Sumner "Mack" Webber - Oakland's 17th Mayor


Lot 5, Plot 20/1

Webber was born in Bucyrus, Ohio in 1834 and came to California in 1860. In 1868, he opened a drugstore and apothecary at Eleventh and Broadway. He carried a best selling women’s fragrance call “Orange Flower Cologne,” which the Oakland Tribune called “all the rage.”

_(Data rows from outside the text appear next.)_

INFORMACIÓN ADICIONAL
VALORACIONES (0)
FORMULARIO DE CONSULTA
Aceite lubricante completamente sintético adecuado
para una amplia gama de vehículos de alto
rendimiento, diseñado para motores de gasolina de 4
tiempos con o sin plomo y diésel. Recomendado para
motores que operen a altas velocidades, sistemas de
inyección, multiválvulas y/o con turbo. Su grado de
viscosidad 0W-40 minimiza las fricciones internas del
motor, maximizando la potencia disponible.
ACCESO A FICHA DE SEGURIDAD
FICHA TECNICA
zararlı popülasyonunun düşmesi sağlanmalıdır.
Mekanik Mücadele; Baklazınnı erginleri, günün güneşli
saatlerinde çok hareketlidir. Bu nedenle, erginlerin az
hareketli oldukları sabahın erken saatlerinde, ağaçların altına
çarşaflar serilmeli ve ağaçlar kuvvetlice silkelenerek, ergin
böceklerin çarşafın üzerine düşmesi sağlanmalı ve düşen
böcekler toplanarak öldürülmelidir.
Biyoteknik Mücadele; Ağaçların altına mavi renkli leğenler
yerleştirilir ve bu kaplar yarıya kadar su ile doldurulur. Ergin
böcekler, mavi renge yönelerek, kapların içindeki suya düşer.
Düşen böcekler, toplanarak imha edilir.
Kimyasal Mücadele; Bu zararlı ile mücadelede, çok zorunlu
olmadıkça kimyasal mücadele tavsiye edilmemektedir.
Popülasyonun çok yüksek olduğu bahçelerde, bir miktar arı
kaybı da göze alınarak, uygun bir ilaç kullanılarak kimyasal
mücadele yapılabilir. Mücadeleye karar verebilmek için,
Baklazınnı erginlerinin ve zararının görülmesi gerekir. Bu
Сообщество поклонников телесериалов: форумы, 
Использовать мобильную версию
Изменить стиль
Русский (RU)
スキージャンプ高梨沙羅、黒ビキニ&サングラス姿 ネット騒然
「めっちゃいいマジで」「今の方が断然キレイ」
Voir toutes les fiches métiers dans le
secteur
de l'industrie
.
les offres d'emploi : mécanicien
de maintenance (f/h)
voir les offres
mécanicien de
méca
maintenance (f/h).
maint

He was elected to the Oakland City Council in 1872 and served as president for two terms (1873–1874). He was named to succeed Henry Durant as Mayor on February 1, 1875, and was elected to a full term on March 1, 1875. In 1876, he became one of the first people to warn the East Bay that it would have to find its own water supply. At the time, Anthony Chabot’s San Leandro Reservoir was providing adequate water to Oakland, but Webber and others suggested that an aqueduct be built connecting the Sierra to Oakland.

He could have been easily reelected, but opted to head to Nevada to pursue mining interests. He returned to become the assistant appraiser and deputy collector at the Custom House in San Francisco. 

On January 5, 1901 he suffered a stroke while on business in San Francisco and taken to St. Luke’s Hospital. He died there on January 8, 1901 and is buried at Mountain View.